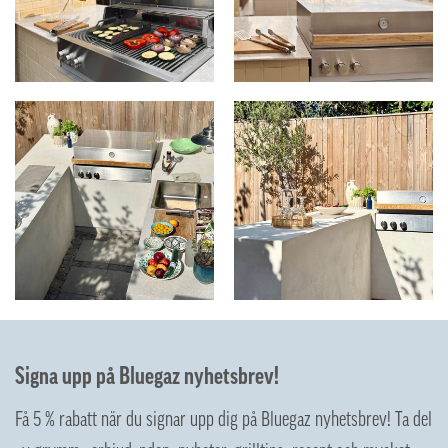
Signa upp på Bluegaz nyhetsbrev!
Få 5 % rabatt när du signar upp dig på Bluegaz nyhetsbrev! Ta del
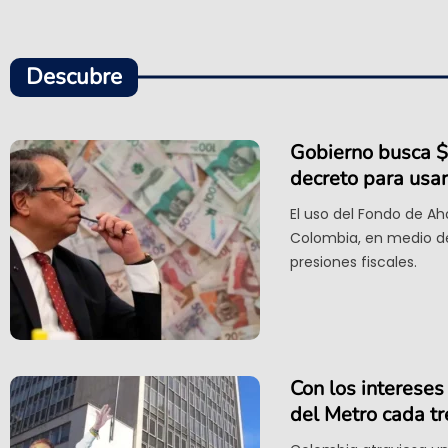
Descubre
Gobierno busca $2
decreto para usar
El uso del Fondo de Ah
Colombia, en medio del
presiones fiscales.
Con los intereses
del Metro cada t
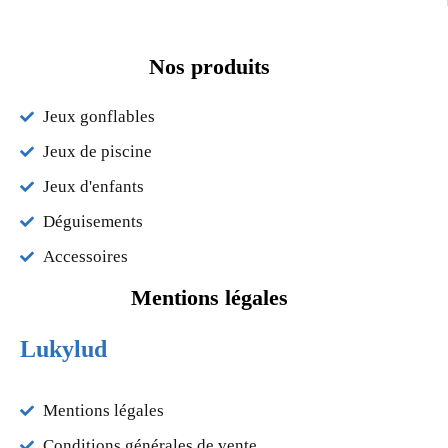
Nos produits
Jeux gonflables
Jeux de piscine
Jeux d'enfants
Déguisements
Accessoires
Mentions légales
Lukylud
Mentions légales
Conditions générales de vente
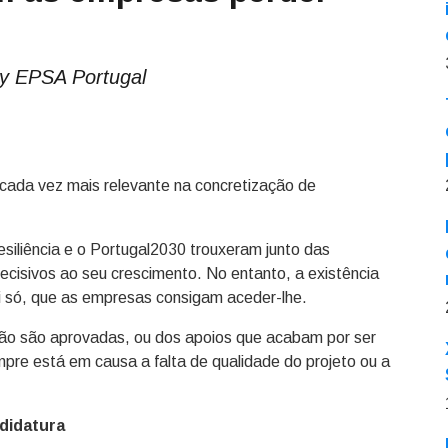
by EPSA Portugal
cada vez mais relevante na concretização de
liência e o Portugal2030 trouxeram junto das
ecisivos ao seu crescimento. No entanto, a existência
 si só, que as empresas consigam aceder-lhe.
 não são aprovadas, ou dos apoios que acabam por ser
mpre está em causa a falta de qualidade do projeto ou a
didatura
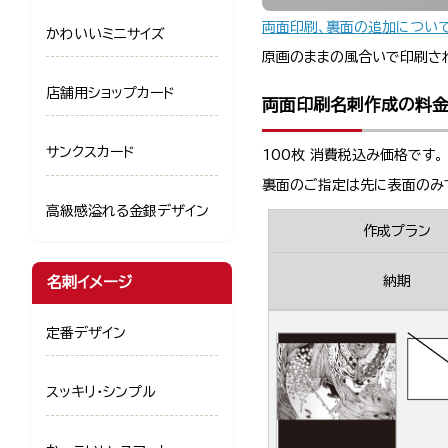
両面印刷、裏面の追加につい
かわいいミニサイズ
原画のままの風合いで印刷さ
店舗用ショップカード
両面印刷名刺作成の料
サンクスカード
100枚 消費税込み価格です。
裏面のご指定は先に表面のみ
高級感溢れる金銀デザイン
作成プラン
納期
名刺イメージ
定番デザイン
スッキリ・シンプル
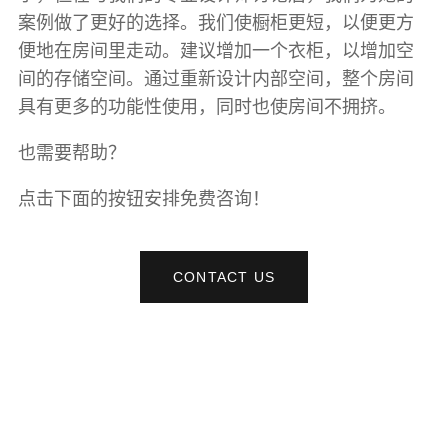
案例做了更好的选择。我们使橱柜更短，以便更方
便地在房间里走动。建议增加一个衣柜，以增加空
间的存储空间。通过重新设计内部空间，整个房间
具有更多的功能性使用，同时也使房间不拥挤。
也需要帮助？
点击下面的按钮安排免费咨询！
CONTACT US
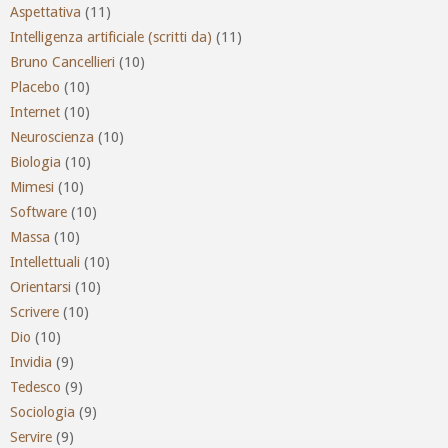
Aspettativa
(11)
Intelligenza artificiale (scritti da)
(11)
Bruno Cancellieri
(10)
Placebo
(10)
Internet
(10)
Neuroscienza
(10)
Biologia
(10)
Mimesi
(10)
Software
(10)
Massa
(10)
Intellettuali
(10)
Orientarsi
(10)
Scrivere
(10)
Dio
(10)
Invidia
(9)
Tedesco
(9)
Sociologia
(9)
Servire
(9)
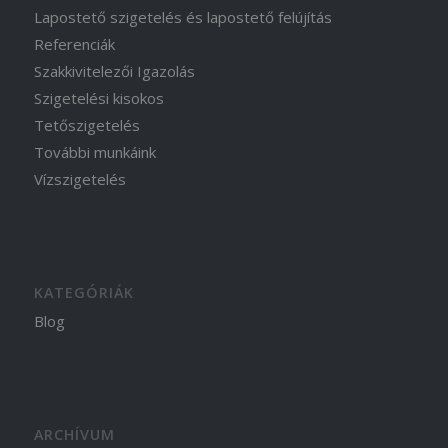
Lapostető szigetelés és lapostető felújítás
Referenciák
Szakkivitelezői Igazolás
Szigetelési kisokos
Tetőszigetelés
További munkáink
Vízszigetelés
KATEGÓRIÁK
Blog
ARCHÍVUM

= = = = =

Repeat the text from all of the data above line for line, leaving out the pictures.

=== Result ===
Signa upp på Bluegaz nyhetsbrev!
Få 5 % rabatt när du signar upp dig på Bluegaz nyhetsbrev! Ta del
Descubre
Gobierno busca $2
decreto para usar
El uso del Fondo de Ah
Colombia, en medio del
presiones fiscales.
Con los intereses
del Metro cada t
Nos produits
Jeux gonflables
Jeux de piscine
Jeux d'enfants
Déguisements
Accessoires
Mentions légales
Lukylud
Mentions légales
Conditions générales de vente
by EPSA Portugal
cada vez mais relevante na concretização de
liência e o Portugal2030 trouxeram junto das
ecisivos ao seu crescimento. No entanto, a existência
 si só, que as empresas consigam aceder-lhe.
 não são aprovadas, ou dos apoios que acabam por ser
mpre está em causa a falta de qualidade do projeto ou a
didatura
両面印刷、裏面の追加につい
かわいいミニサイズ
原画のままの風合いで印刷さ
店舗用ショップカード
両面印刷名刺作成の料
サンクスカード
100枚 消費税込み価格です。
裏面のご指定は先に表面のみ
高級感溢れる金銀デザイン
作成プラン
納期
名刺イメージ
定番デザイン
スッキリ・シンプル
案例做了更好的选择。我们使橱柜更短，以便更方
便地在房间里走动。建议增加一个衣柜，以增加空
间的存储空间。通过重新设计内部空间，整个房间
具有更多的功能性使用，同时也使房间不拥挤。
也需要帮助？
点击下面的按钮安排免费咨询！
CONTACT US
Aspettativa
(11)
Intelligenza artificiale (scritti da)
(11)
Bruno Cancellieri
(10)
Placebo
(10)
Internet
(10)
Neuroscienza
(10)
Biologia
(10)
Mimesi
(10)
Software
(10)
Massa
(10)
Intellettuali
(10)
Orientarsi
(10)
Scrivere
(10)
Dio
(10)
Invidia
(9)
Tedesco
(9)
Sociologia
(9)
Servire
(9)
Lapostető szigetelés és lapostető felújítás
Referenciák
Szakkivitelezői Igazolás
Szigetelési kisokos
Tetőszigetelés
További munkáink
Vízszigetelés
KATEGÓRIÁK
Blog
ARCHÍVUM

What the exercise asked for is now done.